The very notion of putting this book into a movie format was so challenging that those who love the book did not know how it could be done. But the act of trying was an intellectual exercise that made you think more deeply about the book and appreciate it more. And that was the discussion that ensued amongst our family yesterday evening. And it was a long discussion. We did not discuss morality except insofar as whether the issues in the movie were the same as the book. We discussed how it could have been fixed. What parts should have received more due. What parts could have been dropped. Which characters were neglected. In the end, a consensus arose that perhaps the movie should receive the Peter Jackson like treatment. Ender’s Game was a book that could have been made into a trilogy. Maybe that is what they would do next.
Herein lies the point of Ender’s Game, the movie. It is a reinterpretation for a different medium. It is a discussion of story-telling and character development. But above all it is an appreciation of the written word as a vehicle for expression and dialogue. For that reason, Ender’s Game, the movie, enhances the value of the book. I can imagine many classrooms who assign the book then turning to the movie to build on a discussion as to why books are important. And for the rest of us, I can’t wait until somebody else has a go at trying to make Ender’s Game, the movie. I’ll see it again and again even if they never get it right.
Upon concluding this review, I do want to say a few words about the controversy surrounding Card. This too was discussed with my children last evening. Card is apparently homophobic and writes some crazy political stuff. I have known this for years. I can’t for the life of me understand it and, personally, could not really get this from his writing. People like to attribute it to his Mormonism but that seems to me a prejudiced statement in of itself. Indeed, one of the books of Card’s I most enjoyed was Saints about the history of the Mormon church and I’m a card carrying atheist. Read that and the mystery of Card’s other beliefs will only be deepened.
But at the same time, there are times Card writes outside of fiction and is a model of common sense. Here, for instance, is a piece on parenting and what encouragement means and here is Card on why “wanting the best” for your children is a crazy goal.

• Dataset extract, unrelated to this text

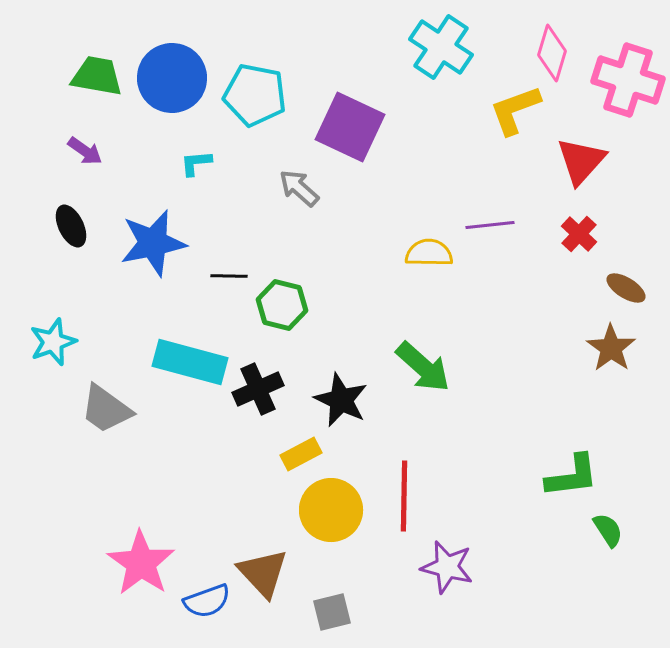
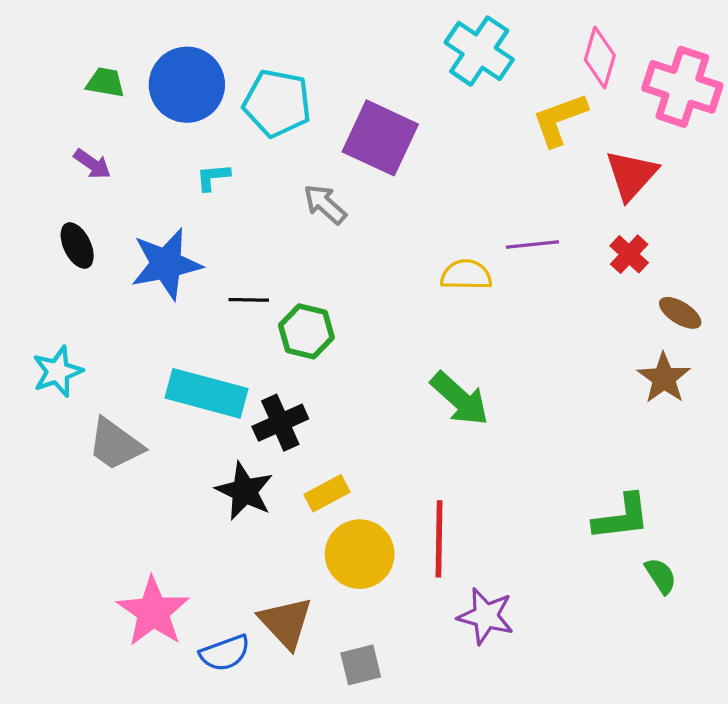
green trapezoid: (97, 76) -> (105, 83), size x0.7
black star: (341, 400) -> (244, 491), moved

Here is the thing: do we really want people like Card to be recluses? To only speak to the world through their published books and not by other means. For me that is a terrible outcome. It is an outcome that would keep Cory Doctorow and Charlie Strauss away from us for more than once a year. But the boycott against Card is sending that signal. It is saying, if you want commercial success (and I don’t buy Card’s line that he wasn’t being paid a cent for the movie as its success would drive studios to make movies out of his other books), you have to keep to yourself. Card’s views are whatever they are. It is more useful to know them or have the opportunity to know them than not. And you can disagree violently with them while still loving their other half. I can’t pretend to no longer like Orson Scott Card’s books because he appeared unnaturally devoted to George W. Bush. And what is more, I don’t want my children to think like that. I want them to tolerate and that means they have to experience.

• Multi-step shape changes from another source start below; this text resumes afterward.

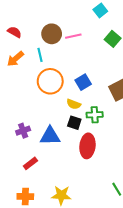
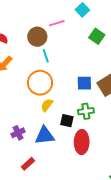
pink line: (73, 36) -> (57, 23), moved
cyan line: (40, 55) -> (46, 56), moved
blue square: (83, 82) -> (84, 83), moved, turned 35
yellow semicircle: (74, 104) -> (47, 105), moved, turned 112

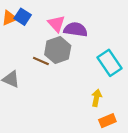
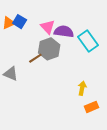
brown line: (41, 61) -> (35, 58), turned -56
cyan rectangle: (109, 63) -> (88, 41), moved

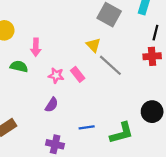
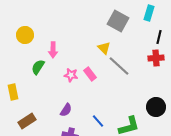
green semicircle: (19, 66) -> (38, 67), turned -70
purple semicircle: (52, 105) -> (66, 110), moved
blue line: (87, 127) -> (98, 121), turned 56

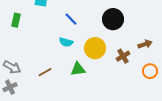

My now 15 year old daughter summed up her opinion on this. To boycott the movie and his books and to deny him commercial success will only divert Card to spend more of his time writing the other stuff. But if his books are successful, he will devote more of his energies to them. In other words, she understood the signals being sent to Card and wanted them to go the other way. Apparently, you can expose children to things and they can make up their minds.